The findings of this study are in line with other work Saad has previously been involved in, which seemed to show that prostate cancer can progress less quickly in patients who exercise and are physically fit.

In other words, he says, being physically fit probably maximizes the chances of preventing a prostate cancer that is currently just being monitored from developing into a disease that needs to be treated more aggressively.

"And if treatment ever becomes necessary," says Saad, "patients who are fit will be better able to tolerate it."

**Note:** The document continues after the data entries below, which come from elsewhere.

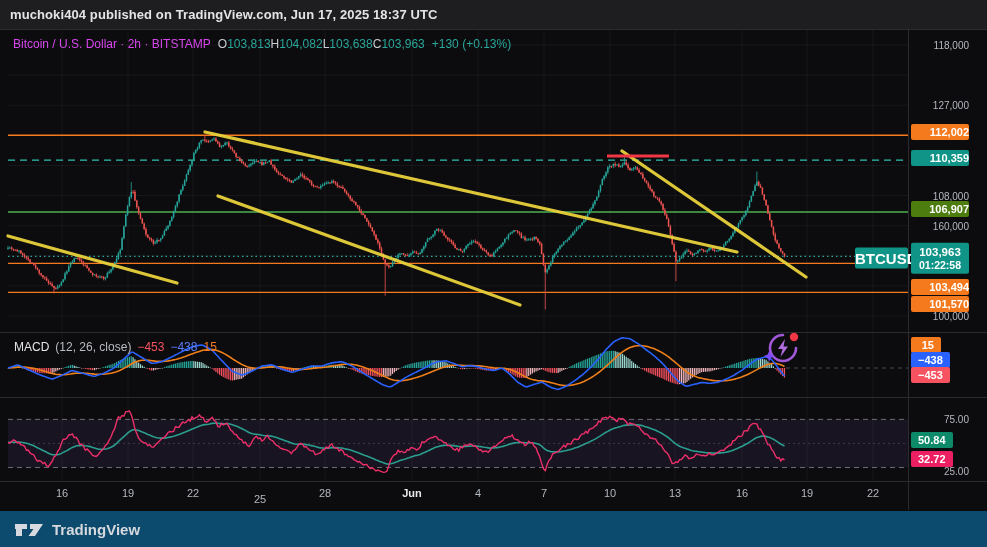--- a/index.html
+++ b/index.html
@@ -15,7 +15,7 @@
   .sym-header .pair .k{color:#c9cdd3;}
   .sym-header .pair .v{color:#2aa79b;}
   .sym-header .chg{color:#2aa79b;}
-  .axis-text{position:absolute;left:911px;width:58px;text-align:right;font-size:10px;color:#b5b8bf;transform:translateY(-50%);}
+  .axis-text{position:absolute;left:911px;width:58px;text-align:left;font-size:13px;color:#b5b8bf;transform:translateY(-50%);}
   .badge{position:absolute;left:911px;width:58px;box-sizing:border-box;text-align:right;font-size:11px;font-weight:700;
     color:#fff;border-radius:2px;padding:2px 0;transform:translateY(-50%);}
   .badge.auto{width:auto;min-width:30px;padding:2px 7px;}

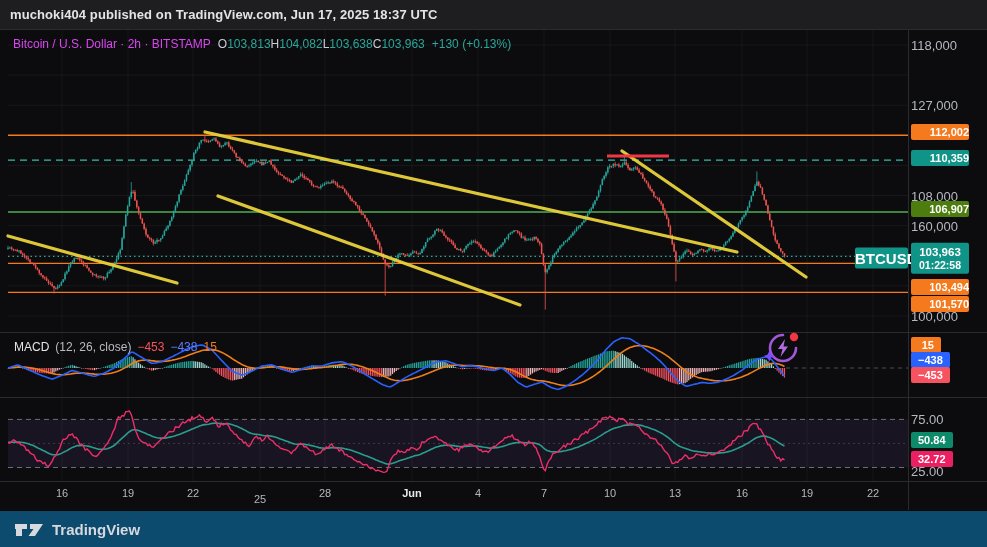--- a/index.html
+++ b/index.html
@@ -1384,7 +1384,7 @@
 
     <div id="price-axis">
         <div class="axis-text" style="top: 15px;">118,000</div>
-        <div class="axis-text" style="top: 75.2222px;">127,000</div>
+        <div class="axis-text" style="top: 75.2222px;">153,000</div>
         <div class="axis-text" style="top: 165.556px;">108,000</div>
         <div class="axis-text" style="top: 195.667px;">160,000</div>
         <div class="axis-text" style="top: 286px;">100,000</div>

"It's not easy to tolerate chemotherapy, it's not easy to tolerate certain treatments, and patients who are really out of shape, unfortunately, often don't get the maximum amount of treatment because they're out of shape," he said.

The optimal dose of exercise to fight cancer is stil unclear. However, one of the Australian authors of the study, Professor Rob Newton, said in a statement that it probably takes at least 20 minutes a day, incorporating resistance exercise to build muscle and stimulate myokine production, to maintain a "chemical environment" in the body that is conducive to cancer suppression.

Prostate cancer patients, Saad concluded, are mainly older men who were not used to staying fit. So it may be that the benefits of physical activity are partly due to the fact that they are starting from further back. It should now be tested whether myokines have the same effect on the cancer of a 25-year-old who is already in good shape.

The findings were published in the medical journal Prostate Cancer and Prostatic Diseases.